Sometimes when I review a month, I just think that what has happened at the start of the month seems a very long time ago. This is one of those months when I really can’t believe that all this has happened in just one month. I will follow events chronologically.
I had just been back to Sturt when a couple of days later, that announcement was made (see previous 2 blogs). Then at the end of the week I was flying back to Brisbane and the opening of Exposition at the Redlands Museum. This is the exhibition that had been at Warwick a couple of months ago. It is always interesting to see how any exhibition sits in another space. This time it had a rather intimate feel. Its next showing will be at Mundaring Arts Centre in Western Australia, 14 November – 21 December.
Then back to Sturt. Helen has a major accomplishment on finishing weaving a very large floor rug.
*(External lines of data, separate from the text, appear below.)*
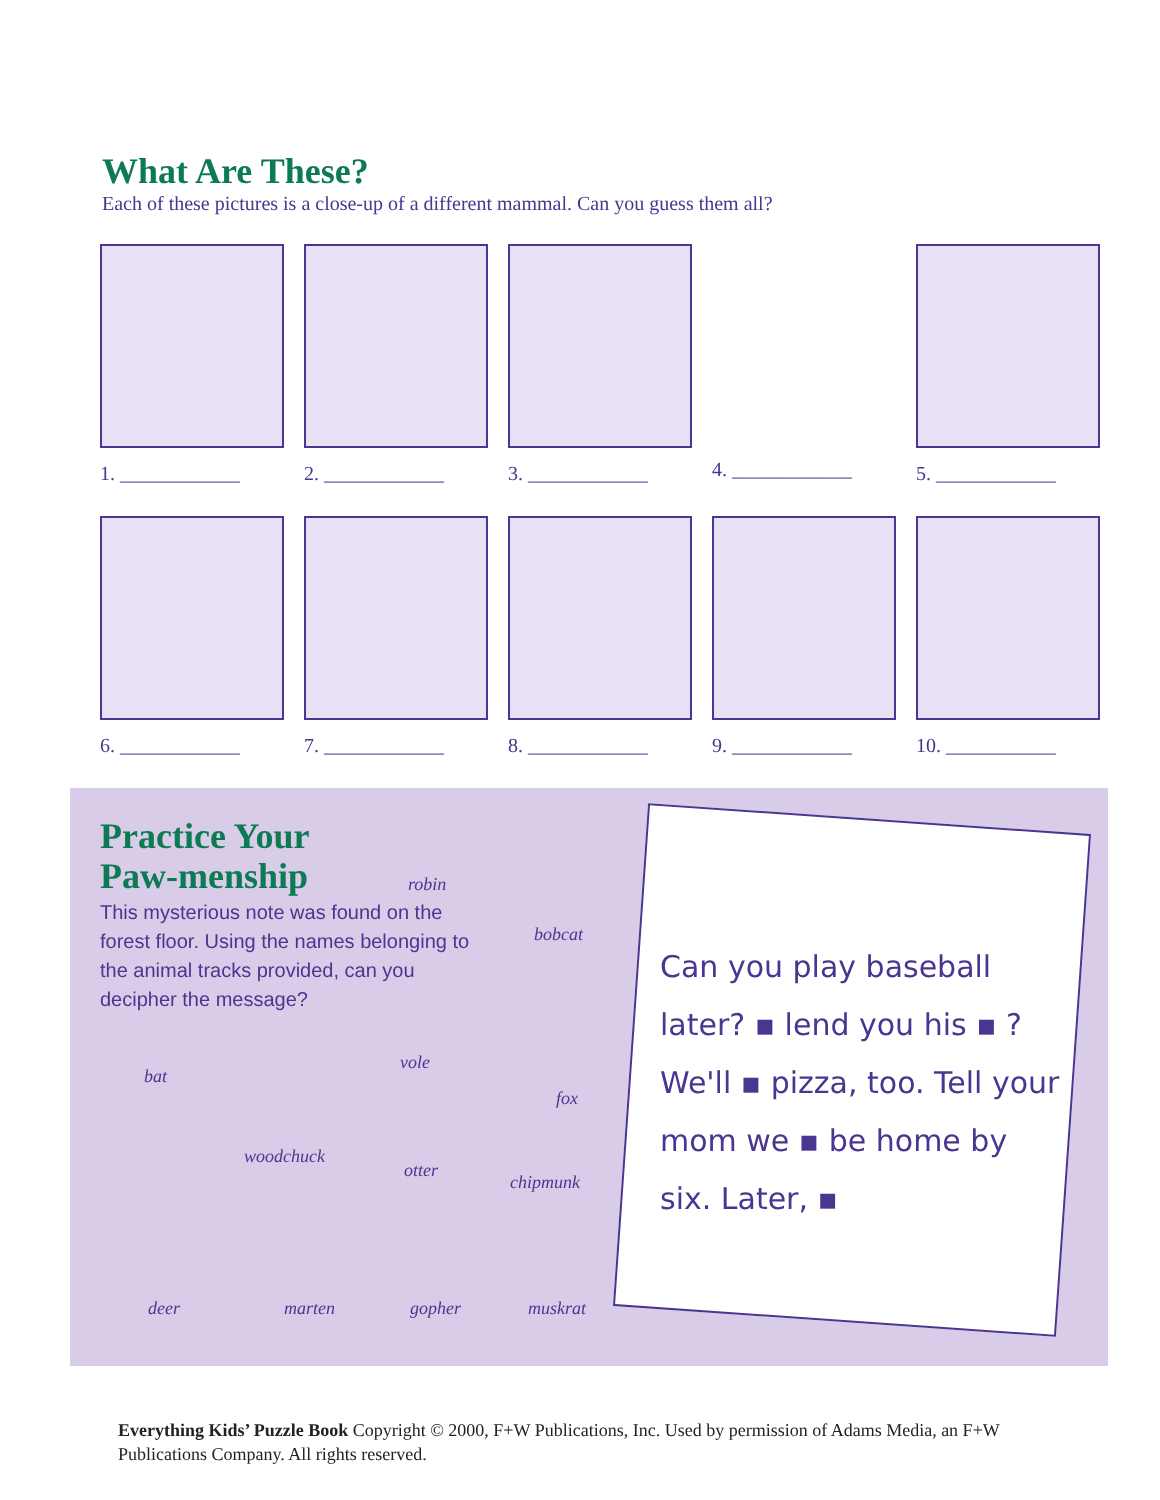What Are These?
Each of these pictures is a close-up of a different mammal. Can you guess them all?
1. ____________ 2. ____________ 3. ____________ 4. ____________ 5. ____________
6. ____________ 7. ____________ 8. ____________ 9. ____________ 10. ___________
Practice Your Paw-menship
robin
This mysterious note was found on the forest floor. Using the names belonging to the animal tracks provided, can you decipher the message?
bobcat
bat
vole
fox
woodchuck
otter
chipmunk
deer marten gopher muskrat
Can you play baseball later? ▪ lend you his ▪ ? We'll ▪ pizza, too. Tell your mom we ▪ be home by six. Later, ▪
Everything Kids’ Puzzle Book Copyright © 2000, F+W Publications, Inc. Used by permission of Adams Media, an F+W Publications Company. All rights reserved.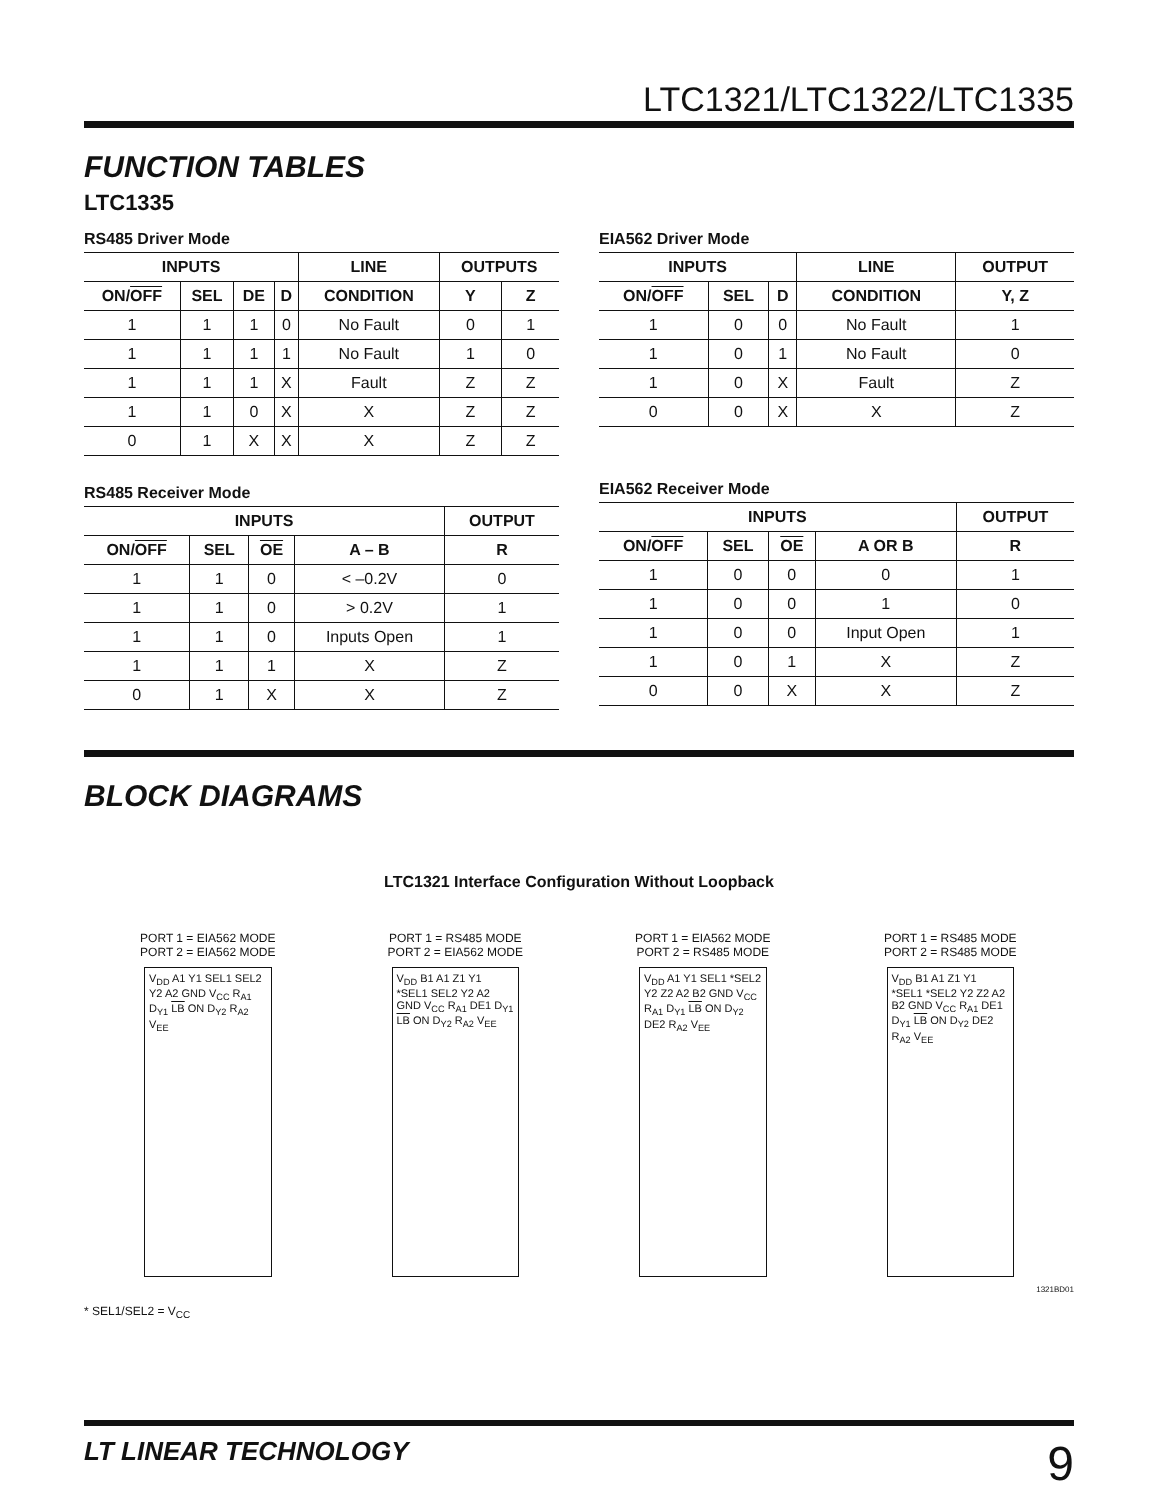LTC1321/LTC1322/LTC1335
FUNCTION TABLES
LTC1335
RS485 Driver Mode
| INPUTS | | | | LINE | OUTPUTS | |
| --- | --- | --- | --- | --- | --- | --- |
| ON/ OFF | SEL | DE | D | CONDITION | Y | Z |
| 1 | 1 | 1 | 0 | No Fault | 0 | 1 |
| 1 | 1 | 1 | 1 | No Fault | 1 | 0 |
| 1 | 1 | 1 | X | Fault | Z | Z |
| 1 | 1 | 0 | X | X | Z | Z |
| 0 | 1 | X | X | X | Z | Z |
RS485 Receiver Mode
| INPUTS | | | | OUTPUT |
| --- | --- | --- | --- | --- |
| ON/ OFF | SEL | OE | A – B | R |
| 1 | 1 | 0 | < –0.2V | 0 |
| 1 | 1 | 0 | > 0.2V | 1 |
| 1 | 1 | 0 | Inputs Open | 1 |
| 1 | 1 | 1 | X | Z |
| 0 | 1 | X | X | Z |
EIA562 Driver Mode
| INPUTS | | | LINE | OUTPUT |
| --- | --- | --- | --- | --- |
| ON/ OFF | SEL | D | CONDITION | Y, Z |
| 1 | 0 | 0 | No Fault | 1 |
| 1 | 0 | 1 | No Fault | 0 |
| 1 | 0 | X | Fault | Z |
| 0 | 0 | X | X | Z |
EIA562 Receiver Mode
| INPUTS | | | | OUTPUT |
| --- | --- | --- | --- | --- |
| ON/ OFF | SEL | OE | A OR B | R |
| 1 | 0 | 0 | 0 | 1 |
| 1 | 0 | 0 | 1 | 0 |
| 1 | 0 | 0 | Input Open | 1 |
| 1 | 0 | 1 | X | Z |
| 0 | 0 | X | X | Z |
BLOCK DIAGRAMS
LTC1321 Interface Configuration Without Loopback
PORT 1 = EIA562 MODE
PORT 2 = EIA562 MODE
V<sub>DD</sub> A1 Y1 SEL1 SEL2 Y2 A2 GND V<sub>CC</sub> R<sub>A1</sub> D<sub>Y1</sub> LB ON D<sub>Y2</sub> R<sub>A2</sub> V<sub>EE</sub>
PORT 1 = RS485 MODE
PORT 2 = EIA562 MODE
V<sub>DD</sub> B1 A1 Z1 Y1 *SEL1 SEL2 Y2 A2 GND V<sub>CC</sub> R<sub>A1</sub> DE1 D<sub>Y1</sub> LB ON D<sub>Y2</sub> R<sub>A2</sub> V<sub>EE</sub>
PORT 1 = EIA562 MODE
PORT 2 = RS485 MODE
V<sub>DD</sub> A1 Y1 SEL1 *SEL2 Y2 Z2 A2 B2 GND V<sub>CC</sub> R<sub>A1</sub> D<sub>Y1</sub> LB ON D<sub>Y2</sub> DE2 R<sub>A2</sub> V<sub>EE</sub>
PORT 1 = RS485 MODE
PORT 2 = RS485 MODE
V<sub>DD</sub> B1 A1 Z1 Y1 *SEL1 *SEL2 Y2 Z2 A2 B2 GND V<sub>CC</sub> R<sub>A1</sub> DE1 D<sub>Y1</sub> LB ON D<sub>Y2</sub> DE2 R<sub>A2</sub> V<sub>EE</sub>
1321BD01
* SEL1/SEL2 = V<sub>CC</sub>
LT LINEAR TECHNOLOGY 9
Ruth has the honour of cutting off the Group challenge woven on an eight shaft mechanical dobby. She completed the last tea towel. Each student had the opportunity to weave one and in some cases two tea towels within the same given set of guidelines. The warp consisted of green, olive and tan threaded randomly. When students were given the challenge, no reference was made to the threading which by the way was straight twill. The important focus is on getting students to design. A colouring in exercise is a “soft” way to achieve this. There is no “right” or “wrong”. A vast array of designs was achieved, even to someone’s surprise some double weave.
The long length of tea towels hot from the loom.
The tea towels are on display in the weave studio along with the challenge. Eventually I hope to have each student’s draft attached to their tea towel.
Tuesday has sewn her poncho which she complete weaving on the previous month’s blog.
Maureen has finished her wall hanging. This was designed at Sturt but woven at home on her new 24 shaft computer assist Toika. It combines double weave, shadow weave and broken twill in silk and hand spun alpaca.
Barb’s series of large table napkins come off the loom.
Then there was the trip to Darwin and the opening of my solo exhibition, Panoply. Here are some images of how the work appears. The staff of Framed did an amazing job of hanging the exhibition. No effort was spared to achieve the effect I wanted. I am delighted with the response to date. Eventually and hopefully by the end of this month, I will put full details on my web site. The focus for this exhibition is on wearables: garments, yardage, wraps and scarves.
And on the very last day of the month, Sturt took delivery of a new 8 shaft jack loom. This is another of those looms made by Doug Rosemond (at left) from the prototype developed in last year’s certificate wood course. It has been on order for a while and has arrived with 6 weeks to go till the end of term. I am determined to enable every student to weave on this beautiful loom. Another design challenge is on and ready to go. Currently there are 3 challenges underway on different looms. I have promised that we will maximise these next 6 weeks. This loom is certainly a cause for celebration.